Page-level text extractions
- - - - -

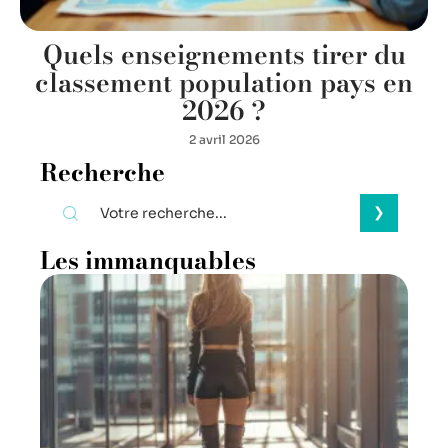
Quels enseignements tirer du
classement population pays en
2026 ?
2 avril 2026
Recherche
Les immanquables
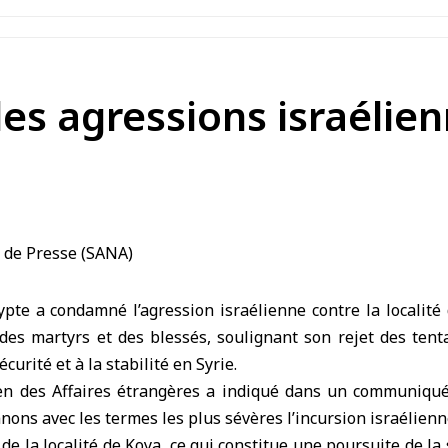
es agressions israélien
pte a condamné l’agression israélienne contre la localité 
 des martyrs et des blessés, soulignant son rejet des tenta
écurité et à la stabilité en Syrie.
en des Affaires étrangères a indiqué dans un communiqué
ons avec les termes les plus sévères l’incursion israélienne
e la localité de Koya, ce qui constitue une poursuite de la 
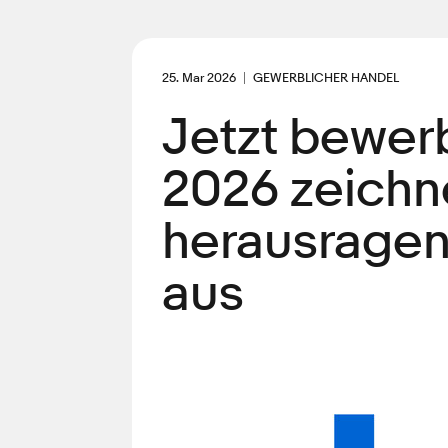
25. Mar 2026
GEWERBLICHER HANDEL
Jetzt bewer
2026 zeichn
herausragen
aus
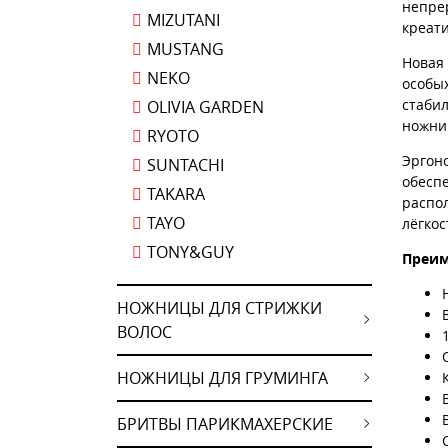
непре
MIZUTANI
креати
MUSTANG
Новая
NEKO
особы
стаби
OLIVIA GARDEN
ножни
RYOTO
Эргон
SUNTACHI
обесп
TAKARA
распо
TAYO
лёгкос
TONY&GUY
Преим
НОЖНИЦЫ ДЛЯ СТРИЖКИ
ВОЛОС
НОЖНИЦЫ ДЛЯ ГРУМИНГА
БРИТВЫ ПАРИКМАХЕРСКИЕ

- - - - -

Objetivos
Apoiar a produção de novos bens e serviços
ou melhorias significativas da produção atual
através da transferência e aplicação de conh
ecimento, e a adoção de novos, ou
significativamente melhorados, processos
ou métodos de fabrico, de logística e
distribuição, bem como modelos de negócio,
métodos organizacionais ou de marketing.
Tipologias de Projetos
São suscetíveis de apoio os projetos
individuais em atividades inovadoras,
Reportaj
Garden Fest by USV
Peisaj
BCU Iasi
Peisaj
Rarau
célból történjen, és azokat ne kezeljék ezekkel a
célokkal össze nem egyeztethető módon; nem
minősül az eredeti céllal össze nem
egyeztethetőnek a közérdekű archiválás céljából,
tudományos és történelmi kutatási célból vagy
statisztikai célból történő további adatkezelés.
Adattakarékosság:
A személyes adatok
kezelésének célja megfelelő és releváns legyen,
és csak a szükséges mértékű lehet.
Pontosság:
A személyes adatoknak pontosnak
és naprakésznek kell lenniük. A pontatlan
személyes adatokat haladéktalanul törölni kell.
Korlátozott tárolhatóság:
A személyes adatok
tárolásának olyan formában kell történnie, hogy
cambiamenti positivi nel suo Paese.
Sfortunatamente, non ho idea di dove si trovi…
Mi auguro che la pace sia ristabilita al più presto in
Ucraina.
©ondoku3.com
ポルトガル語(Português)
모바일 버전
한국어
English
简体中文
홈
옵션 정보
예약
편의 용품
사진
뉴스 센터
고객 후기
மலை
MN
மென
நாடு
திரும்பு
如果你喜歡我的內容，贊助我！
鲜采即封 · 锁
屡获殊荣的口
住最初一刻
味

- - - - -

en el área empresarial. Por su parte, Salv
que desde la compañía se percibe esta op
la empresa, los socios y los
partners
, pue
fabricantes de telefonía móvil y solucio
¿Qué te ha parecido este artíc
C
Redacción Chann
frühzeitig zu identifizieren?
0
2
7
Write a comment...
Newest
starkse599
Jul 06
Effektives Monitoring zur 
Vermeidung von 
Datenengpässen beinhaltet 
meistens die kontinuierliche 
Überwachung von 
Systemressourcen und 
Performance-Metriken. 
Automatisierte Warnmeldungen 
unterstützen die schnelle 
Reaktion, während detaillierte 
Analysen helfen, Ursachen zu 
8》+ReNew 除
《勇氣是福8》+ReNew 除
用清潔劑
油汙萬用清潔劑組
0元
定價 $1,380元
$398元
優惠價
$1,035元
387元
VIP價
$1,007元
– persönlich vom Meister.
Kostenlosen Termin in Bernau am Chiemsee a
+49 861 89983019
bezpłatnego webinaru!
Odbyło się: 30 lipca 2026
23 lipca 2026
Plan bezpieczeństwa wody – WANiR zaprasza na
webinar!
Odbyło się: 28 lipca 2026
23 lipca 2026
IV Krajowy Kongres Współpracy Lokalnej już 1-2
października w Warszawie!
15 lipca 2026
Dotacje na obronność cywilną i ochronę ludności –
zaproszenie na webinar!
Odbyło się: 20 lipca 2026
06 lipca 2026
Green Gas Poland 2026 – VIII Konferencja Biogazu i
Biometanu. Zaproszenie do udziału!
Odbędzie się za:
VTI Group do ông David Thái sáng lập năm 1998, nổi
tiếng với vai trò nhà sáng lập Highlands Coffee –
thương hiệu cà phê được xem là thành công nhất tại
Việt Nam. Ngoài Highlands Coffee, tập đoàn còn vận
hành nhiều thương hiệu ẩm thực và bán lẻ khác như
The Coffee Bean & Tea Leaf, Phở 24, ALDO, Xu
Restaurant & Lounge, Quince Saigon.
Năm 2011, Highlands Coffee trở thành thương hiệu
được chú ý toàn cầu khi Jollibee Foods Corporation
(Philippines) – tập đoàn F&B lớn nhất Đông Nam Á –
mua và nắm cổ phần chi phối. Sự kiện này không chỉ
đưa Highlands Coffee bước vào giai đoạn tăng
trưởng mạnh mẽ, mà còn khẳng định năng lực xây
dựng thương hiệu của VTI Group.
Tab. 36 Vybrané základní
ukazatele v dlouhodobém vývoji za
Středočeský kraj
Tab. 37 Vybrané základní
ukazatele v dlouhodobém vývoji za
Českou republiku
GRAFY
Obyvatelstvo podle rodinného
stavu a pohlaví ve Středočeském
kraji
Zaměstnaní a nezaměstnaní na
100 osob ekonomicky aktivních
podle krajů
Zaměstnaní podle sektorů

- - - - -

**Your objective**
Using the entries above, extract exactly the lines from the one that contains "Quels enseignements tirer du" through the one that contains "БРИТВЫ ПАРИКМАХЕРСКИЕ". Do not carry over any pictures.

**Answer area**
Quels enseignements tirer du
classement population pays en
2026 ?
2 avril 2026
Recherche
Les immanquables
es agressions israélien
pte a condamné l’agression israélienne contre la localité 
 des martyrs et des blessés, soulignant son rejet des tenta
écurité et à la stabilité en Syrie.
en des Affaires étrangères a indiqué dans un communiqué
ons avec les termes les plus sévères l’incursion israélienne
e la localité de Koya, ce qui constitue une poursuite de la 
25. Mar 2026
GEWERBLICHER HANDEL
Jetzt bewer
2026 zeichn
herausragen
aus
непре
MIZUTANI
креати
MUSTANG
Новая
NEKO
особы
стаби
OLIVIA GARDEN
ножни
RYOTO
Эргон
SUNTACHI
обесп
TAKARA
распо
TAYO
лёгкос
TONY&GUY
Преим
НОЖНИЦЫ ДЛЯ СТРИЖКИ
ВОЛОС
НОЖНИЦЫ ДЛЯ ГРУМИНГА
БРИТВЫ ПАРИКМАХЕРСКИЕ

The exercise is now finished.